Is this better than asking an AI to comment my code
Usually yes, if you want consistency and lower guesswork. The skill gives the agent a specific role, a file-based workflow, audience-aware teaching behavior, and output constraints. A plain prompt can work, but it is easier to get noisy or code-changing results.
Does the skill modify logic or only comments
The intended behavior is to transform the file by adding educational comments while preserving structure, encoding, and build correctness. You should still review diffs carefully, but the skill is clearly aimed at comment-only educational enhancement.
What if I do not specify a file
The skill is designed to ask for one and offer a numbered list of close matches. That is useful in larger repos where file names are easy to mistype or only partially known.
Is add-educational-comments suitable for beginners
Yes. Beginner support is one of its strongest fits because the skill explicitly frames the agent as an educator and encourages foundational explanations. It is also usable for mixed-seniority teams when you state the target audience clearly.
When should I not use add-educational-comments
Skip it when:
- the file is generated
- comments are intentionally minimal
- you need architectural docs rather than inline explanation
- the code is already heavily annotated
- the teaching goal would be better served by an external guide or README
How to Improve add-educational-comments skill
Give add-educational-comments a clear reader model
The fastest way to improve output is to define who the comments are for. “Make this educational” is weak. “Explain this file for a new backend hire who knows JavaScript but not our event pipeline” is much better. The skill has audience adaptation built in, so activate it with specifics.
Point to the confusing parts, not just the file
If you know where readers struggle, say so:
- “focus on retry logic”
- “explain why this cache invalidation step exists”
- “teach the parser state transitions”
This helps the skill spend its comment budget on genuine learning value instead of evenly sprinkling comments everywhere.
Ask for comment style rules up front
To improve add-educational-comments skill output, specify style constraints such as:
- concise block comments only
- no comments on obvious assignments
- explain why before how
- keep comments near non-obvious logic
- avoid repeating function names in prose
Without this, some outputs may feel heavier than your codebase wants.
Watch for the most common failure modes
The likely issues are:
- comments that paraphrase syntax
- too many comments in simple sections
- mismatch between reader level and explanation depth
- repeated explanations of the same concept
- educational notes that belong in docs, not source
Most of these are fixed by tightening audience, focus areas, and verbosity rules in the next prompt.
Iterate by pruning, then rerunning
If the first pass is too dense, do not start over with a vague retry.

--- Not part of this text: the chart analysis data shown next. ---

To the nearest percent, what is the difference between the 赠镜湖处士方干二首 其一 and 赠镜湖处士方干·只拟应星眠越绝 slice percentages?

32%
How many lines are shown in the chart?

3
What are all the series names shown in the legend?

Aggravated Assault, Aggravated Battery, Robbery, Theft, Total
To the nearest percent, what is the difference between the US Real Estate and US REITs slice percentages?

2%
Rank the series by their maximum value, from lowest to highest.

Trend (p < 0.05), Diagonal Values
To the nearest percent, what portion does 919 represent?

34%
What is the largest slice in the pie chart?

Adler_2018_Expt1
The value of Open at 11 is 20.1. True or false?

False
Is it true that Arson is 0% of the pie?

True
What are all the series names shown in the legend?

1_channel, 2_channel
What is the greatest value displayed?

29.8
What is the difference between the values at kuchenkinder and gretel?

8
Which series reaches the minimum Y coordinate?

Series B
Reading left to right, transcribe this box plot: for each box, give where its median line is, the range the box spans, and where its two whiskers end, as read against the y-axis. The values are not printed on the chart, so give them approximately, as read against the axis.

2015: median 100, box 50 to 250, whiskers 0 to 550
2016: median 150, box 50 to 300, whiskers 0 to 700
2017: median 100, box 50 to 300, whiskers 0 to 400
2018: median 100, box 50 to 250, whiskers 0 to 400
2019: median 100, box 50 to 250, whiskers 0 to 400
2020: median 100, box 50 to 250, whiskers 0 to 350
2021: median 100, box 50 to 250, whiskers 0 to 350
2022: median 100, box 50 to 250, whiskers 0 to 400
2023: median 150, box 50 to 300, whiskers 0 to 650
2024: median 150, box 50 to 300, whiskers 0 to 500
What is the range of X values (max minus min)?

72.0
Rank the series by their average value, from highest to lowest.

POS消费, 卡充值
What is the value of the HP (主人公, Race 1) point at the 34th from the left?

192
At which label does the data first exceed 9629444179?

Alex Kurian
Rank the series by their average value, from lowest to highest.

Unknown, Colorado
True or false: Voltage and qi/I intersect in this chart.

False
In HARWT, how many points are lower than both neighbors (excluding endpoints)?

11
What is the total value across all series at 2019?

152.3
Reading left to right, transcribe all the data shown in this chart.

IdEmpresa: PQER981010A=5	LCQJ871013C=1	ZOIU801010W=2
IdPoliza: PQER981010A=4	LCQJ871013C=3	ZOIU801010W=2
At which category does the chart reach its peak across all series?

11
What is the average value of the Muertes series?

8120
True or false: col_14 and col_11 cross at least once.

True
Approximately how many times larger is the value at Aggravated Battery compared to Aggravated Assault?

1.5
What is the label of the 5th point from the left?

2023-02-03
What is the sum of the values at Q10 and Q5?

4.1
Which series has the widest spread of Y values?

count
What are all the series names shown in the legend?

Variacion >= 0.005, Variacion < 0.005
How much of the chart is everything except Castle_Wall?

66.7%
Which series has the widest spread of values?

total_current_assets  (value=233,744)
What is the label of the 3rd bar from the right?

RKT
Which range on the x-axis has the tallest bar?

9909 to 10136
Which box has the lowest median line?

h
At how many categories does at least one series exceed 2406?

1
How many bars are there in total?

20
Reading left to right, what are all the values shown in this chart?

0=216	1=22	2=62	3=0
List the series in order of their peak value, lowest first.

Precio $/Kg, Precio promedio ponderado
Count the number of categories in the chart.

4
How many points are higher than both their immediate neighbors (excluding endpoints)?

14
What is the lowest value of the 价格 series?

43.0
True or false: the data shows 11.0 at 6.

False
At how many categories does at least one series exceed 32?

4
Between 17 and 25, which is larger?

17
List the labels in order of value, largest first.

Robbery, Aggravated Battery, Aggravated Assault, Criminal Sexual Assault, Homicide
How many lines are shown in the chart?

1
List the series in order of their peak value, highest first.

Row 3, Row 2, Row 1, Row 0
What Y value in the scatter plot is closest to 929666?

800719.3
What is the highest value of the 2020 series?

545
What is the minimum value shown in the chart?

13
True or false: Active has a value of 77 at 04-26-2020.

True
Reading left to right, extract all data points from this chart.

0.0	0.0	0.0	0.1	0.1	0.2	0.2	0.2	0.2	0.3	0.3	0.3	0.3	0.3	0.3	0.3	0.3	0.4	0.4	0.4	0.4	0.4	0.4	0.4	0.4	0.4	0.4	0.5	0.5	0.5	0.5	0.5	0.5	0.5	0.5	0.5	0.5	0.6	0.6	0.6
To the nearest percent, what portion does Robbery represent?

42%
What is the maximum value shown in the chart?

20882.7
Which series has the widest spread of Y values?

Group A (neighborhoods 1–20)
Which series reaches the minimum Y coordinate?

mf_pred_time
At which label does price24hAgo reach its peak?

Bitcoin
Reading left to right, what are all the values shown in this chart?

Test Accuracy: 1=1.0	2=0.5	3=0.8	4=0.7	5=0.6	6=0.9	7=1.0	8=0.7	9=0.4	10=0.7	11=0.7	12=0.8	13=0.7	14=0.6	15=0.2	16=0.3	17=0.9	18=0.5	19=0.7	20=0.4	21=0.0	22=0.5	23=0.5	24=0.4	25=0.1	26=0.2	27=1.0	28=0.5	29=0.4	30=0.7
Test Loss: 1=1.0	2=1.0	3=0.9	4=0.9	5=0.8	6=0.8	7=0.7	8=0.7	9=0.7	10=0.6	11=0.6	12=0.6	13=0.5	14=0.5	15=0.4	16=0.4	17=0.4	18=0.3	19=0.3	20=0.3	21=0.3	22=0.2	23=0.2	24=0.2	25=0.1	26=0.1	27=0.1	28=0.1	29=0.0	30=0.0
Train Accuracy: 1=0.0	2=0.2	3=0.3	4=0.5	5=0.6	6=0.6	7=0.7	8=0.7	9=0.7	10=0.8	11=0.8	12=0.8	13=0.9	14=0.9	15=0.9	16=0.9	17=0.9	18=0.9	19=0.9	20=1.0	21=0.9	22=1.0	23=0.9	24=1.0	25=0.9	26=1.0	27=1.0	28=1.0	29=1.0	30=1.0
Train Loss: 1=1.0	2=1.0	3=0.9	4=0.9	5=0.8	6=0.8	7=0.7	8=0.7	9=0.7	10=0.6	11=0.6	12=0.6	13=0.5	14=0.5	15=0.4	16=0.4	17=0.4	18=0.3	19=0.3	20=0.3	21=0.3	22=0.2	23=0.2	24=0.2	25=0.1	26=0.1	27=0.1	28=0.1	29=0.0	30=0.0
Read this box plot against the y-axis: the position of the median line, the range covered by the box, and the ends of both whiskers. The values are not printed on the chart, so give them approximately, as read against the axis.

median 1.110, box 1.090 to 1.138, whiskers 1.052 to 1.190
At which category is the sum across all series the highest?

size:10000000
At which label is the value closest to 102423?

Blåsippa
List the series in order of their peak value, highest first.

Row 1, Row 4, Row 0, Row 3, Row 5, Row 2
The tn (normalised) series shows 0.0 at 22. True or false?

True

Tell the agent exactly what to revise, for example:
Update the add-educational-comments output in src/parser.js. Keep only comments that explain edge cases, hidden assumptions, and design tradeoffs. Remove comments that merely restate the code.
This is especially important because the skill guidance says already-processed files should be updated rather than re-expanded at the initial growth target.
Pair the skill with testing and lint review
Even though the skill is comment-focused, any source edit can affect formatting, comment syntax, or tool behavior. After using add-educational-comments install successfully, include a quick validation step:
- run tests if available
- run linting or formatting
- inspect comment placement in the rendered file
This is the simplest way to keep educational improvements from creating avoidable maintenance friction.